Use commands to combine subsystem behaviors into operator controls, autos, and repeatable actions.

In this repository, commands are where subsystem behaviors are combined into useful robot actions. Individual subsystems expose focused control methods, while command factories in commands/ build the multi-step actions used for teleop bindings, autonomous routines, and simulation hooks.

What belongs in a command composition

Use command compositions when an action needs to coordinate more than one subsystem or more than one phase of behavior.

Examples from this repo:

  • run the intake rack and intake roller together

  • spin up the shooter while moving the hood

  • aim the drivetrain while calculating a shot

  • sequence an autonomous trajectory and then shoot

Keep single-mechanism control low in the subsystem or command factory layer. Put robot behavior that combines multiple mechanisms in a composition.

Where compositions live

Most command compositions in this repo are built in command factory classes:

  • IntakeCommands for intake rack, roller, and conveyor actions

  • ShooterCommands for hood, shooter, indexers, and conveyor actions

  • DriveCommands for heading control and driver-assist aiming

  • ShooterCalculator for calculated shots based on robot state

Those factories are then wired into controller bindings and autonomous setup in RobotContainer.

Common patterns in this repo

Parallel actions

Use Commands.parallel(...) when several mechanisms should run at the same time.

This is used heavily in this codebase:

  • IntakeCommands.deployIntake(...) moves the rack while keeping the roller idle

  • IntakeCommands.stowIntake(...) moves the rack while driving the conveyor and roller

  • ShooterCommands.hubPreset(...) moves the hood while spinning the shooter flywheel

This pattern keeps the subsystem commands small and makes the higher-level behavior easy to read.

Deadline groups

Use Commands.deadline(...) when one command should define how long the group runs and the rest should stop with it.

Examples:

  • ShooterCommands.feedRollers(...) uses a deadline group so the feed action controls the lifetime of the roller set

  • timed autonomous shot sequences use Commands.deadline(Commands.waitSeconds(...), ...) to run a preset only for a fixed window

Use this when you want “run these together until this one finishes.”

Sequencing

Use Commands.sequence(...) when order matters.

The autonomous code in RobotContainer uses sequencing to:

  1. reset odometry

  2. reset the path controller

  3. follow a Choreo trajectory

  4. stop the drivetrain

  5. run a timed shot

This is the right pattern whenever a later step depends on an earlier one finishing first.

Driver-assist compositions

Not every command composition is a simple preset. Some combine closed-loop drivetrain control with another mechanism.

The clearest example in this repo is the A button binding in RobotContainer:

  • DriveCommands.joystickAimToHub(...) keeps translation under driver control while locking heading toward the hub

  • ShooterCalculator.calculateAndShoot(...) computes the shot and commands hood/flywheel targets

That composition gives assisted aiming without taking away all driver control.
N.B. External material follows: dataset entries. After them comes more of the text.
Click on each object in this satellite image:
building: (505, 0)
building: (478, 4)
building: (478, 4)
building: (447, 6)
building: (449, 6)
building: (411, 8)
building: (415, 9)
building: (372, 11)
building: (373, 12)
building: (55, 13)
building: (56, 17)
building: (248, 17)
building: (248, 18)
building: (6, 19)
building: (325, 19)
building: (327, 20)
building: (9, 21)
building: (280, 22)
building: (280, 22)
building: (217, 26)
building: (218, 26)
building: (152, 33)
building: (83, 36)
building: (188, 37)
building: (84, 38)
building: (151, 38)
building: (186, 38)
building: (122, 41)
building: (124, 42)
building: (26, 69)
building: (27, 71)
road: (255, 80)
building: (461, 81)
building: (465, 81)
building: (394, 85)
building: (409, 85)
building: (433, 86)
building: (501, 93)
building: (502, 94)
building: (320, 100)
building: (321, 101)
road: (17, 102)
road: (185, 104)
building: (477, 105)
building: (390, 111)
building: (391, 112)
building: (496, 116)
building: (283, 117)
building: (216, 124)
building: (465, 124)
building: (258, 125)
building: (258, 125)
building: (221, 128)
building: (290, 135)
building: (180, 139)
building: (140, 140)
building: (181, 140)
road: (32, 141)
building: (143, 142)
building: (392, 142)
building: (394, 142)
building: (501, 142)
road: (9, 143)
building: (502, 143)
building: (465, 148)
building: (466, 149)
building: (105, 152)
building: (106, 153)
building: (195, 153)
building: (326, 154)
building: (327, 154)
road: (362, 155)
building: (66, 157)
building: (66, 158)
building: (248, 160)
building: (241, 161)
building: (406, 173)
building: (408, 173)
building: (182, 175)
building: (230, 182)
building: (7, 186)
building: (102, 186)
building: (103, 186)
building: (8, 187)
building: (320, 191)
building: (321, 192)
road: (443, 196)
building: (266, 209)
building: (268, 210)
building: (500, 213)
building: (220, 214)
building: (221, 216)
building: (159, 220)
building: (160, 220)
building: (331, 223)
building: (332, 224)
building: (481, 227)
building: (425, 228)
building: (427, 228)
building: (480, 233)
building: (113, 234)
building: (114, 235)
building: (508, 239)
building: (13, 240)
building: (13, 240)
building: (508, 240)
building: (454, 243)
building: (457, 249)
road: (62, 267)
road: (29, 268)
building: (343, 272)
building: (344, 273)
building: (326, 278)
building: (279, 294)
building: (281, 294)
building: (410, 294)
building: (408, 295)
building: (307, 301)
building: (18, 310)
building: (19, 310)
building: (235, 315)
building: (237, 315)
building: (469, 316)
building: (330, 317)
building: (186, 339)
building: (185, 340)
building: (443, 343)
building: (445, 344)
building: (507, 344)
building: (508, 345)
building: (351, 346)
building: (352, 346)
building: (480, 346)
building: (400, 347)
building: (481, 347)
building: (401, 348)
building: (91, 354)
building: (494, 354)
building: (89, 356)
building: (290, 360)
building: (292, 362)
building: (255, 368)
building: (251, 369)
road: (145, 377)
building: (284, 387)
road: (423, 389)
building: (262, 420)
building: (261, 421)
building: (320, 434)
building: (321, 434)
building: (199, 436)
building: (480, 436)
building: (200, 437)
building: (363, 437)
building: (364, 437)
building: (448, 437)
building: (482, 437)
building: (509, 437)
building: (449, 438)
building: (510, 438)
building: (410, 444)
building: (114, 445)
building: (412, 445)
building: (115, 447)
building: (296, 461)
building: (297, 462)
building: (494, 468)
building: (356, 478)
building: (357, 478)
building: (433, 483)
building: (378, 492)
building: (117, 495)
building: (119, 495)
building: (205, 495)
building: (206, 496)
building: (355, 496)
Teleop examples from RobotContainer

This repo uses controller bindings to compose commands directly where operator intent is clearest.

Examples:

  • left bumper runs IntakeCommands.spinIntake(...) while held and idles on release

  • right bumper agitates the indexers while stowing the intake

  • copilot preset buttons run hubPreset, ferryPreset, and trenchPreset

  • start resets drivetrain heading

These bindings are small because the actual behavior has already been packaged into reusable command factories.

Autonomous examples

Autonomous behavior is built from the same command pieces rather than using a separate architecture.

This repo composes autonomous actions in two main ways:

  • named commands registered with PathPlanner using NamedCommands.registerCommand(...)

  • explicit command sequences for Choreo routines in RobotContainer

Examples of named commands in this repo include:

  • DeployIntake

  • StowIntake

  • FeedRollers

  • AutoSpinUp

  • AutoAim

This keeps autonomous behavior aligned with teleop behavior and avoids duplicate robot logic.

Guidelines

  • Keep subsystem methods and primitive commands small.

  • Put multi-subsystem behavior in command factory classes.

  • Reuse the same commands in teleop and autonomous when possible.

  • Prefer parallel, deadline, and sequence over custom state machines when standard command groups are enough.

  • Put controller-specific wiring in RobotContainer, not inside subsystem classes.